While it is unlikely that you are being specifically targeted by a government agency, it is certainly possible that you could be targeted by a rouge government employee, because of a personal grudge or grievance, and that person just might be invading your privacy, violating your civil rights, and keeping illegal files about you hidden on government computers!
The data privacy and security information I provide in this blog, Chesbro on Security, is intended to help you enhance your personal privacy, and help protect you against criminal activity - even if that criminal is a government employee. Use those techniques appropriate to your personal situation.
Other privacy and security information can be found at:
You may also choose to submit reports of violations of your rights to the agencies responsible for investigation of government misconduct.

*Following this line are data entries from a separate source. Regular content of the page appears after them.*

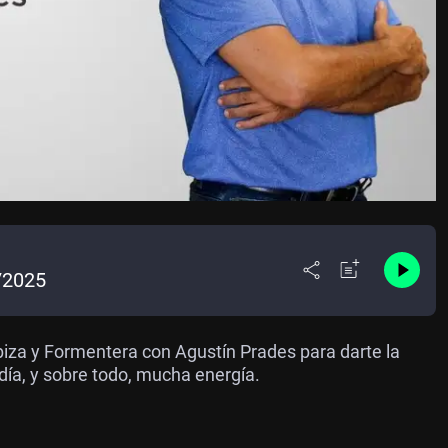
/2025
za y Formentera con Agustín Prades para darte la
 día, y sobre todo, mucha energía.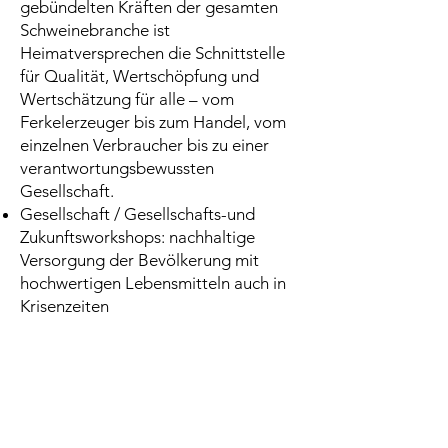
gebündelten Kräften der gesamten
Schweinebranche ist
Heimatversprechen die Schnittstelle
für Qualität, Wertschöpfung und
Wertschätzung für alle – vom
Ferkelerzeuger bis zum Handel, vom
einzelnen Verbraucher bis zu einer
verantwortungsbewussten
Gesellschaft.
Gesellschaft / Gesellschafts-und
Zukunftsworkshops: nachhaltige
Versorgung der Bevölkerung mit
hochwertigen Lebensmitteln auch in
Krisenzeiten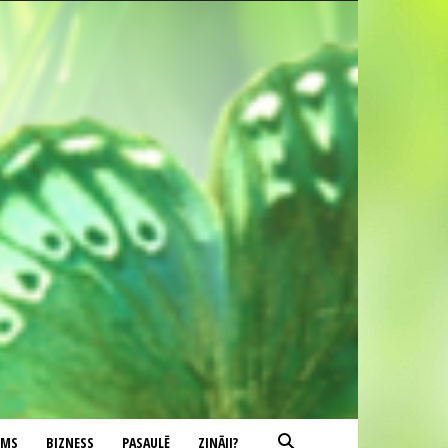
UMS
BIZNESS
PASAULĒ
ZINĀJI?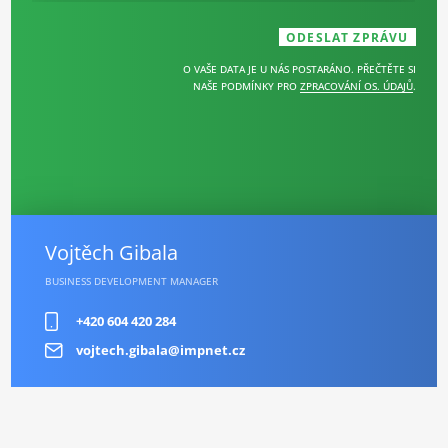
O VAŠE DATA JE U NÁS POSTARÁNO. PŘEČTĚTE SI
NAŠE PODMÍNKY PRO
ZPRACOVÁNÍ OS. ÚDAJŮ
.
Vojtěch Gibala
BUSINESS DEVELOPMENT MANAGER
+420 604 420 284
vojtech.gibala@impnet.cz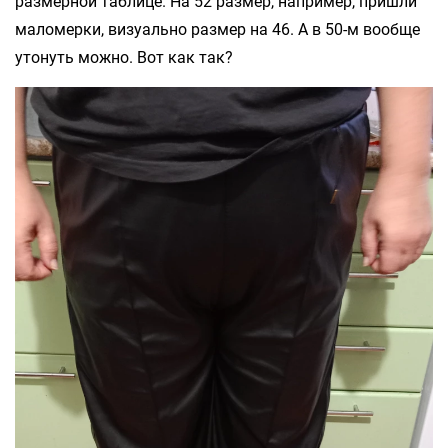
размерной таблице. На 52 размер, например, пришли
маломерки, визуально размер на 46. А в 50-м вообще
утонуть можно. Вот как так?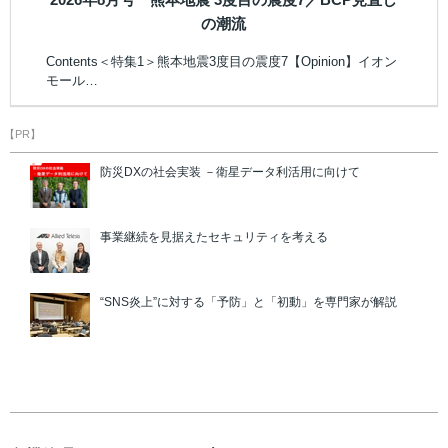
の潮流
Contents＜特集1＞熊本地震3度目の震度7【Opinion】イオン
モール…
【PR】
防災DXの社会実装 －衛星データ利活用に向けて
事業継続を見据えたセキュリティを考える
“SNS炎上”に対する「予防」と「初動」を専門家が解説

The DOJ Civil Rights Division enforces civil rights laws in a wide variety of contexts. You may use the information on this page to find the appropriate way to submit a complaint or report of a potential civil rights violation. If you are not sure which Section is the appropriate one to receive your complaint, you may contact the Civil Rights Division at toll-free 855-856-1247 or (202) 514-3847. You can file a complaint for Official Misconduct of a government employee with the DOJ Civil Rights Division here: https://www.justice.gov/crt/how-file-complaint#one
The Department of Defense Office of the Inspector General maintains a hotline to provide a confidential, reliable means to report violations of law, rule, or regulation; fraud, waste, and abuse; mismanagement; trafficking in persons; serious security incidents; or other criminal or administrative misconduct that involve DoD personnel and operations, without fear of reprisal. You can contact the DOD OIG here: http://www.dodig.mil/Components/Administrative-Investigations/DoD-Hotline/
If the illegal collection or creation of records was conducted by an individual or agency falling under intelligence oversight regulations (i.e. any DOD component performing authorized intelligence functions. This includes "installation, organization, or facility security offices [e.g. operations specialists and anti-terrorism officers] when carrying out intelligence activities"), you should report this violation to the Department of Defense Senior Intelligence Oversight Official. Remember the Collecting information on U.S. persons, even through open source, when it is not part of the unit's mission is a questionable intelligence activity.